Cameroun: Catastrophes dans l’Extrême-Nord – Des sapeurs-pompiers en mission de prévention


Le général de brigade Mahamat Ahmed, commandant du Corps national des sapeurs-pompiers était dans cette région la semaine dernière.

Des maisons construites dans les bas-fonds. D’autres sur des flans des montagnes, des zones à fort risque d’inondation. Des rivières bouchées à cause de l’action de l’homme empêchant l’eau des pluies de circuler normalement. Autant de de situations, sources de catastrophes, non seulement dans la ville de Maroua, mais dans toute la région de l’Extrême-Nord, surtout avec les pluies abondantes de cette année. C’est à l’effet d’évaluer cette situation dans le but d’anticiper et proposer des conseils utiles aux autorités administratives et municipales que le commandant du Corps national des sapeurs-pompiers, le général de brigade Mahamat Ahmed, a conduit une mission du 20 au 24 septembre dernier dans la région de l’Extrême-Nord.

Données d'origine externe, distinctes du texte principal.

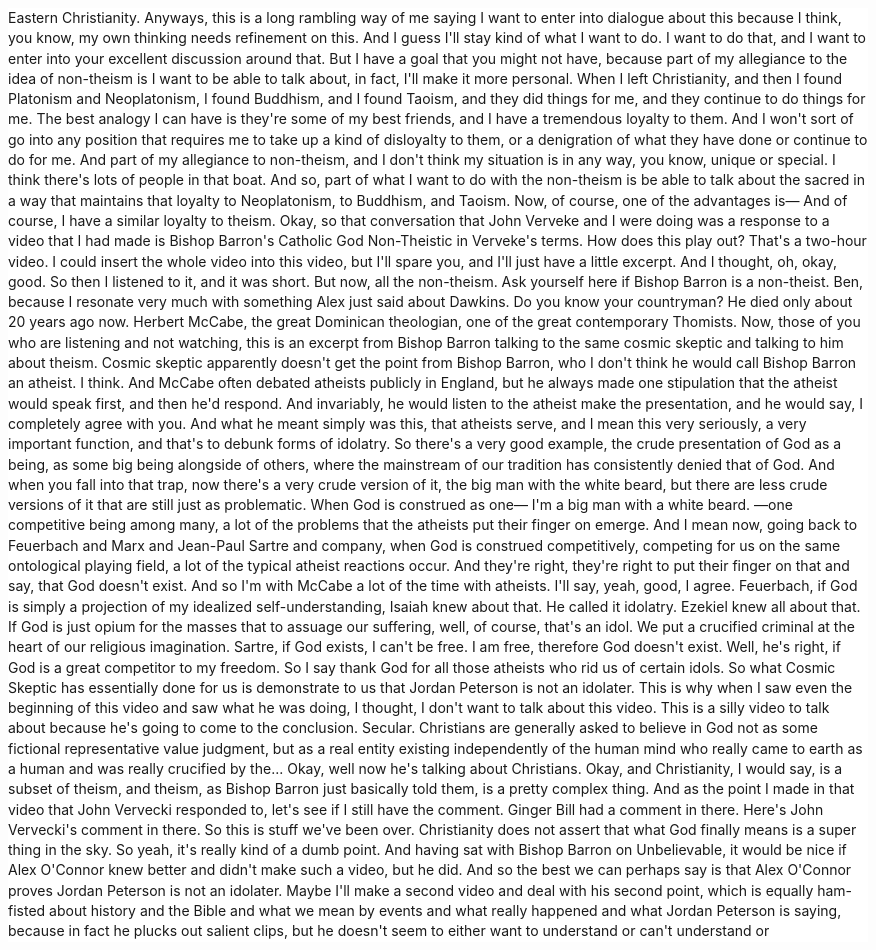Eastern Christianity. Anyways, this is a long rambling way of me saying I want to enter into dialogue about this because I think, you know, my own thinking needs refinement on this. And I guess I'll stay kind of what I want to do. I want to do that, and I want to enter into your excellent discussion around that. But I have a goal that you might not have, because part of my allegiance to the idea of non-theism is I want to be able to talk about, in fact, I'll make it more personal. When I left Christianity, and then I found Platonism and Neoplatonism, I found Buddhism, and I found Taoism, and they did things for me, and they continue to do things for me. The best analogy I can have is they're some of my best friends, and I have a tremendous loyalty to them. And I won't sort of go into any position that requires me to take up a kind of disloyalty to them, or a denigration of what they have done or continue to do for me. And part of my allegiance to non-theism, and I don't think my situation is in any way, you know, unique or special. I think there's lots of people in that boat. And so, part of what I want to do with the non-theism is be able to talk about the sacred in a way that maintains that loyalty to Neoplatonism, to Buddhism, and Taoism. Now, of course, one of the advantages is— And of course, I have a similar loyalty to theism. Okay, so that conversation that John Verveke and I were doing was a response to a video that I had made is Bishop Barron's Catholic God Non-Theistic in Verveke's terms. How does this play out? That's a two-hour video. I could insert the whole video into this video, but I'll spare you, and I'll just have a little excerpt. And I thought, oh, okay, good. So then I listened to it, and it was short. But now, all the non-theism. Ask yourself here if Bishop Barron is a non-theist. Ben, because I resonate very much with something Alex just said about Dawkins. Do you know your countryman? He died only about 20 years ago now. Herbert McCabe, the great Dominican theologian, one of the great contemporary Thomists. Now, those of you who are listening and not watching, this is an excerpt from Bishop Barron talking to the same cosmic skeptic and talking to him about theism. Cosmic skeptic apparently doesn't get the point from Bishop Barron, who I don't think he would call Bishop Barron an atheist. I think. And McCabe often debated atheists publicly in England, but he always made one stipulation that the atheist would speak first, and then he'd respond. And invariably, he would listen to the atheist make the presentation, and he would say, I completely agree with you. And what he meant simply was this, that atheists serve, and I mean this very seriously, a very important function, and that's to debunk forms of idolatry. So there's a very good example, the crude presentation of God as a being, as some big being alongside of others, where the mainstream of our tradition has consistently denied that of God. And when you fall into that trap, now there's a very crude version of it, the big man with the white beard, but there are less crude versions of it that are still just as problematic. When God is construed as one— I'm a big man with a white beard. —one competitive being among many, a lot of the problems that the atheists put their finger on emerge. And I mean now, going back to Feuerbach and Marx and Jean-Paul Sartre and company, when God is construed competitively, competing for us on the same ontological playing field, a lot of the typical atheist reactions occur. And they're right, they're right to put their finger on that and say, that God doesn't exist. And so I'm with McCabe a lot of the time with atheists. I'll say, yeah, good, I agree. Feuerbach, if God is simply a projection of my idealized self-understanding, Isaiah knew about that. He called it idolatry. Ezekiel knew all about that. If God is just opium for the masses that to assuage our suffering, well, of course, that's an idol. We put a crucified criminal at the heart of our religious imagination. Sartre, if God exists, I can't be free. I am free, therefore God doesn't exist. Well, he's right, if God is a great competitor to my freedom. So I say thank God for all those atheists who rid us of certain idols. So what Cosmic Skeptic has essentially done for us is demonstrate to us that Jordan Peterson is not an idolater. This is why when I saw even the beginning of this video and saw what he was doing, I thought, I don't want to talk about this video. This is a silly video to talk about because he's going to come to the conclusion. Secular. Christians are generally asked to believe in God not as some fictional representative value judgment, but as a real entity existing independently of the human mind who really came to earth as a human and was really crucified by the... Okay, well now he's talking about Christians. Okay, and Christianity, I would say, is a subset of theism, and theism, as Bishop Barron just basically told them, is a pretty complex thing. And as the point I made in that video that John Vervecki responded to, let's see if I still have the comment. Ginger Bill had a comment in there. Here's John Vervecki's comment in there. So this is stuff we've been over. Christianity does not assert that what God finally means is a super thing in the sky. So yeah, it's really kind of a dumb point. And having sat with Bishop Barron on Unbelievable, it would be nice if Alex O'Connor knew better and didn't make such a video, but he did. And so the best we can perhaps say is that Alex O'Connor proves Jordan Peterson is not an idolater. Maybe I'll make a second video and deal with his second point, which is equally ham-fisted about history and the Bible and what we mean by events and what really happened and what Jordan Peterson is saying, because in fact he plucks out salient clips, but he doesn't seem to either want to understand or can't understand or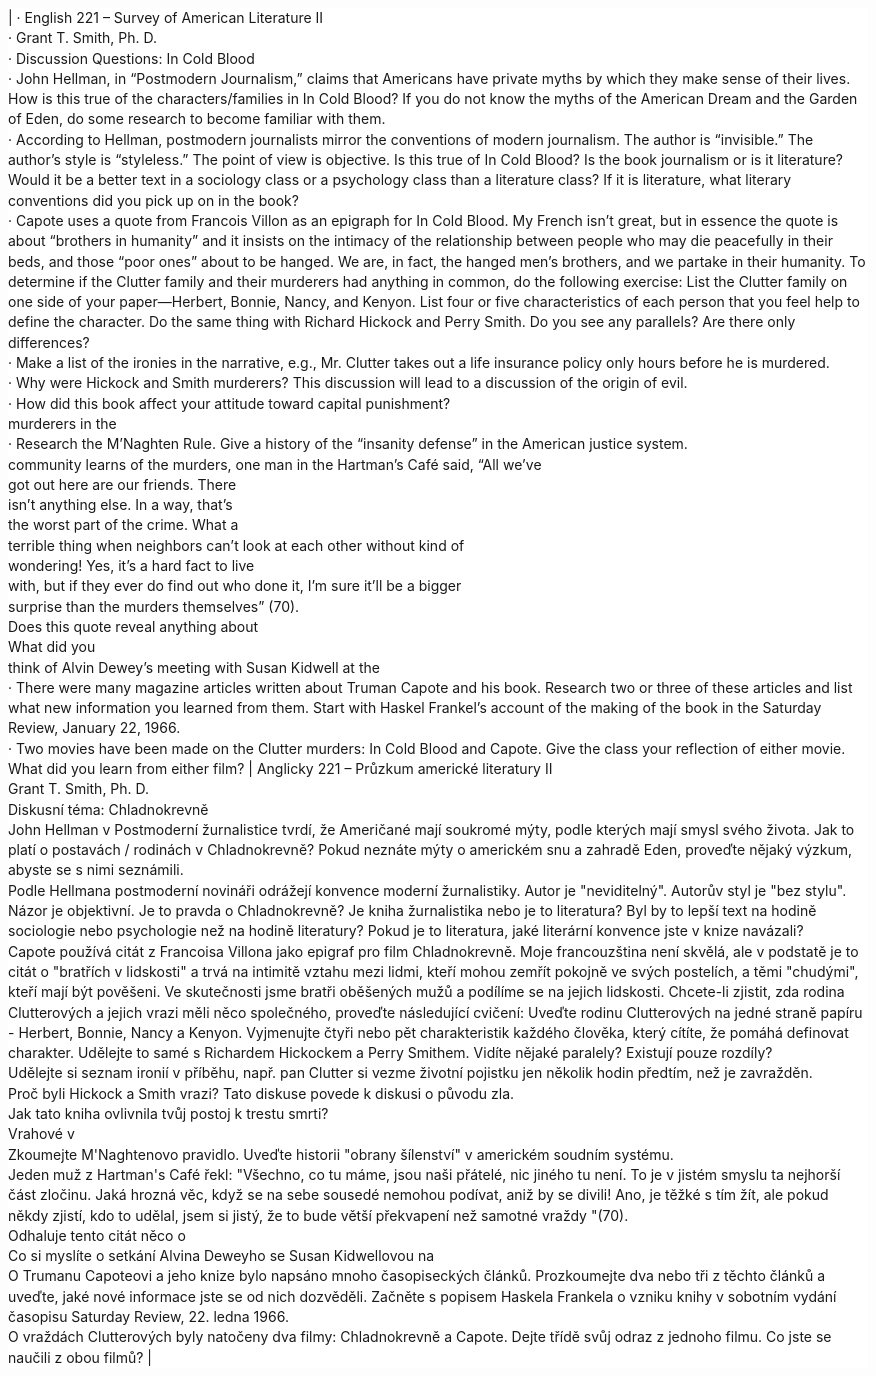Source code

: | · English 221 – Survey of American Literature II<br/>· Grant T. Smith, Ph. D.<br/>· Discussion Questions: In Cold Blood<br/>· John Hellman, in “Postmodern Journalism,” claims that Americans have private myths by which they make sense of their lives. How is this true of the characters/families in In Cold Blood? If you do not know the myths of the American Dream and the Garden of Eden, do some research to become familiar with them.<br/>· According to Hellman, postmodern journalists mirror the conventions of modern journalism. The author is “invisible.” The author’s style is “styleless.” The point of view is objective. Is this true of In Cold Blood? Is the book journalism or is it literature? Would it be a better text in a sociology class or a psychology class than a literature class? If it is literature, what literary conventions did you pick up on in the book?<br/>· Capote uses a quote from Francois Villon as an epigraph for In Cold Blood. My French isn’t great, but in essence the quote is about “brothers in humanity” and it insists on the intimacy of the relationship between people who may die peacefully in their beds, and those “poor ones” about to be hanged. We are, in fact, the hanged men’s brothers, and we partake in their humanity. To determine if the Clutter family and their murderers had anything in common, do the following exercise: List the Clutter family on one side of your paper—Herbert, Bonnie, Nancy, and Kenyon. List four or five characteristics of each person that you feel help to define the character. Do the same thing with Richard Hickock and Perry Smith. Do you see any parallels? Are there only differences?<br/>· Make a list of the ironies in the narrative, e.g., Mr. Clutter takes out a life insurance policy only hours before he is murdered.<br/>· Why were Hickock and Smith murderers? This discussion will lead to a discussion of the origin of evil.<br/>· How did this book affect your attitude toward capital punishment?<br/>murderers in the<br/>· Research the M’Naghten Rule. Give a history of the “insanity defense” in the American justice system.<br/>community learns of the murders, one man in the Hartman’s Café said, “All we’ve<br/>got out here are our friends. There<br/>isn’t anything else. In a way, that’s<br/>the worst part of the crime. What a<br/>terrible thing when neighbors can’t look at each other without kind of<br/>wondering! Yes, it’s a hard fact to live<br/>with, but if they ever do find out who done it, I’m sure it’ll be a bigger<br/>surprise than the murders themselves” (70).<br/>Does this quote reveal anything about<br/>What did you<br/>think of Alvin Dewey’s meeting with Susan Kidwell at the<br/>· There were many magazine articles written about Truman Capote and his book. Research two or three of these articles and list what new information you learned from them. Start with Haskel Frankel’s account of the making of the book in the Saturday Review, January 22, 1966.<br/>· Two movies have been made on the Clutter murders: In Cold Blood and Capote. Give the class your reflection of either movie. What did you learn from either film? | Anglicky 221 – Průzkum americké literatury II<br/>Grant T. Smith, Ph. D.<br/>Diskusní téma: Chladnokrevně<br/>John Hellman v Postmoderní žurnalistice tvrdí, že Američané mají soukromé mýty, podle kterých mají smysl svého života. Jak to platí o postavách / rodinách v Chladnokrevně? Pokud neznáte mýty o americkém snu a zahradě Eden, proveďte nějaký výzkum, abyste se s nimi seznámili.<br/>Podle Hellmana postmoderní novináři odrážejí konvence moderní žurnalistiky. Autor je "neviditelný". Autorův styl je "bez stylu". Názor je objektivní. Je to pravda o Chladnokrevně? Je kniha žurnalistika nebo je to literatura? Byl by to lepší text na hodině sociologie nebo psychologie než na hodině literatury? Pokud je to literatura, jaké literární konvence jste v knize navázali?<br/>Capote používá citát z Francoisa Villona jako epigraf pro film Chladnokrevně. Moje francouzština není skvělá, ale v podstatě je to citát o "bratřích v lidskosti" a trvá na intimitě vztahu mezi lidmi, kteří mohou zemřít pokojně ve svých postelích, a těmi "chudými", kteří mají být pověšeni. Ve skutečnosti jsme bratři oběšených mužů a podílíme se na jejich lidskosti. Chcete-li zjistit, zda rodina Clutterových a jejich vrazi měli něco společného, proveďte následující cvičení: Uveďte rodinu Clutterových na jedné straně papíru - Herbert, Bonnie, Nancy a Kenyon. Vyjmenujte čtyři nebo pět charakteristik každého člověka, který cítíte, že pomáhá definovat charakter. Udělejte to samé s Richardem Hickockem a Perry Smithem. Vidíte nějaké paralely? Existují pouze rozdíly?<br/>Udělejte si seznam ironií v příběhu, např. pan Clutter si vezme životní pojistku jen několik hodin předtím, než je zavražděn.<br/>Proč byli Hickock a Smith vrazi? Tato diskuse povede k diskusi o původu zla.<br/>Jak tato kniha ovlivnila tvůj postoj k trestu smrti?<br/>Vrahové v<br/>Zkoumejte M'Naghtenovo pravidlo. Uveďte historii "obrany šílenství" v americkém soudním systému.<br/>Jeden muž z Hartman's Café řekl: "Všechno, co tu máme, jsou naši přátelé, nic jiného tu není. To je v jistém smyslu ta nejhorší část zločinu. Jaká hrozná věc, když se na sebe sousedé nemohou podívat, aniž by se divili! Ano, je těžké s tím žít, ale pokud někdy zjistí, kdo to udělal, jsem si jistý, že to bude větší překvapení než samotné vraždy "(70).<br/>Odhaluje tento citát něco o<br/>Co si myslíte o setkání Alvina Deweyho se Susan Kidwellovou na<br/>O Trumanu Capoteovi a jeho knize bylo napsáno mnoho časopiseckých článků. Prozkoumejte dva nebo tři z těchto článků a uveďte, jaké nové informace jste se od nich dozvěděli. Začněte s popisem Haskela Frankela o vzniku knihy v sobotním vydání časopisu Saturday Review, 22. ledna 1966.<br/>O vraždách Clutterových byly natočeny dva filmy: Chladnokrevně a Capote. Dejte třídě svůj odraz z jednoho filmu. Co jste se naučili z obou filmů? |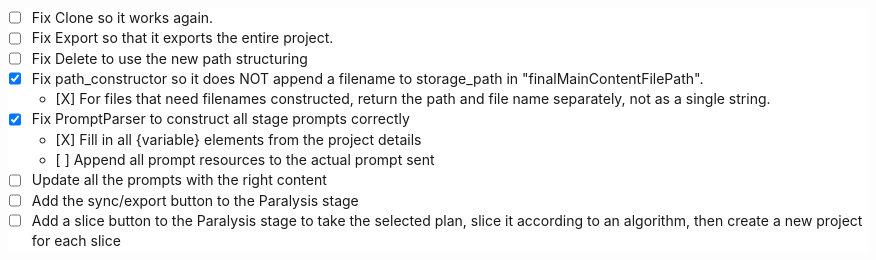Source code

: 
*   [ ] Fix Clone so it works again. 
*   [ ] Fix Export so that it exports the entire project. 
*   [ ] Fix Delete to use the new path structuring
*   [X] Fix path_constructor so it does NOT append a filename to storage_path in "finalMainContentFilePath". 
    *    [X] For files that need filenames constructed, return the path and file name separately, not as a single string. 
*   [X] Fix PromptParser to construct all stage prompts correctly
    *    [X] Fill in all {variable} elements from the project details
    *    [ ] Append all prompt resources to the actual prompt sent 
*   [ ] Update all the prompts with the right content 
*   [ ] Add the sync/export button to the Paralysis stage   
*   [ ] Add a slice button to the Paralysis stage to take the selected plan, slice it according to an algorithm, then create a new project for each slice 
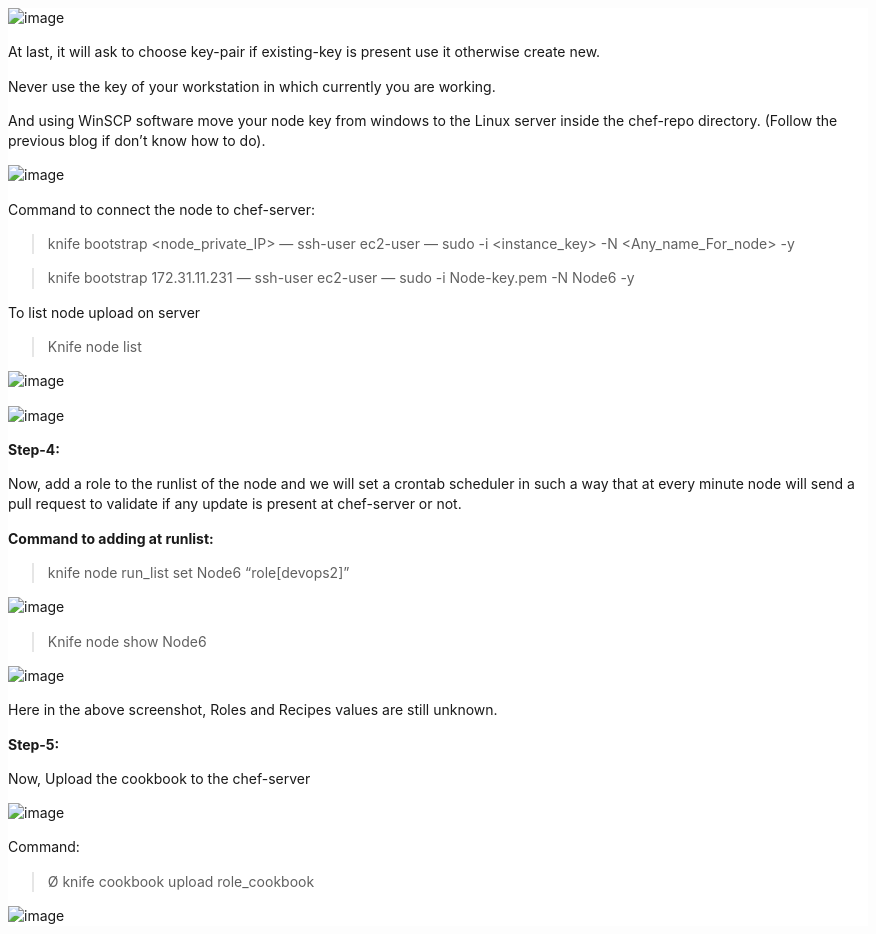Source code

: ![image](https://user-images.githubusercontent.com/46487696/120619219-6769b580-c479-11eb-9b6c-357353300c47.png)


At last, it will ask to choose key-pair if existing-key is present use it otherwise create new.

Never use the key of your workstation in which currently you are working.

And using WinSCP software move your node key from windows to the Linux server inside the chef-repo directory. (Follow the previous blog if don’t know how to do).

![image](https://user-images.githubusercontent.com/46487696/120619277-718bb400-c479-11eb-9f35-f243180a43f0.png)

Command to connect the node to chef-server:

> knife bootstrap <node_private_IP> — ssh-user ec2-user — sudo -i <instance_key> -N <Any_name_For_node> -y

> knife bootstrap 172.31.11.231 — ssh-user ec2-user — sudo -i Node-key.pem -N Node6 -y


To list node upload on server

> Knife node list

![image](https://user-images.githubusercontent.com/46487696/120620523-ad734900-c47a-11eb-8a78-740d09e1f8d2.png)

![image](https://user-images.githubusercontent.com/46487696/120620533-afd5a300-c47a-11eb-92ec-48c8147cf364.png)



**Step-4:**

Now, add a role to the runlist of the node and we will set a crontab scheduler in such a way that at every minute node will send a pull request to validate if any update is present at chef-server or not.

**Command to adding at runlist:**

> knife node run_list set Node6 “role[devops2]”

![image](https://user-images.githubusercontent.com/46487696/120619403-9122dc80-c479-11eb-979f-27cfc625e8dc.png)

> Knife node show Node6

![image](https://user-images.githubusercontent.com/46487696/120619440-997b1780-c479-11eb-9b42-3b3823511701.png)

Here in the above screenshot, Roles and Recipes values are still unknown.


**Step-5:**

Now, Upload the cookbook to the chef-server

![image](https://user-images.githubusercontent.com/46487696/120619512-aac42400-c479-11eb-90a0-f8fc02b562aa.png)

Command:
> Ø knife cookbook upload role_cookbook

![image](https://user-images.githubusercontent.com/46487696/120619530-aef04180-c479-11eb-9303-56dca52aefd1.png)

Cette visite de travail qui l’a conduit particulièrement dans les villes de Maroua et Maga lui ont permis de faire une évaluation exhaustive des sites critiques liés aux inondations et aux éboulements de terrain. En plus de cette descente de terrain, l’équipe conduite par le commandant du Corps national des sapeurs-pompiers a eu une séance de travail faite avec le maire de ville de Maroua. Le Dr Sanni Babani a saisi l’opportunité pour expliquer aux sapeurs-pompiers toutes les difficultés de sa mairie face installations anarchiques des populations, l’occupation des zones à risque, l’incivisme des populations qui viennent aggraver des situations déjà pas très luisantes dans les conditions de vie des populations. En bref, le général de brigade Mahamat Ahmed retiendra qu’ « il y a beaucoup de chose à faire à Maroua pour réduire les risques de catastrophe. Nous ferons des rapports à qui de droits pour améliorer la situation et nous ne ménagerons aucun effort pour faire ce qui relève de notre compétence », a-t-il indiqué.

Pour le commandant du 40e groupement de sapeurs-pompiers, commandant Patrick Djaouyang Djorwé, « le cliché des risques de catastrophes dans la ville de Maroua n’est pas luisant. A l’incivisme des populations il faut ajouter les constructions anarchiques qui constitut un véritable frein en cas de besoin d’intervention, il faut donc que les autorités chacun en ce qui le concerne s’impliquent pour améliorer la situation », souligne le pompier. C’est avec un air d’une mission bien accomplie que l’équipe du général de brigade Mahamat Ahmed est partie de l’Extrême-Nord avec des engagements qui, s’ils sont tenus, permettront aux populations d’être moins exposées aux catastrophes naturelles. Avant de les quitter il leur a offert un don en matériels d’intervention, fruit de la coopération avec la France.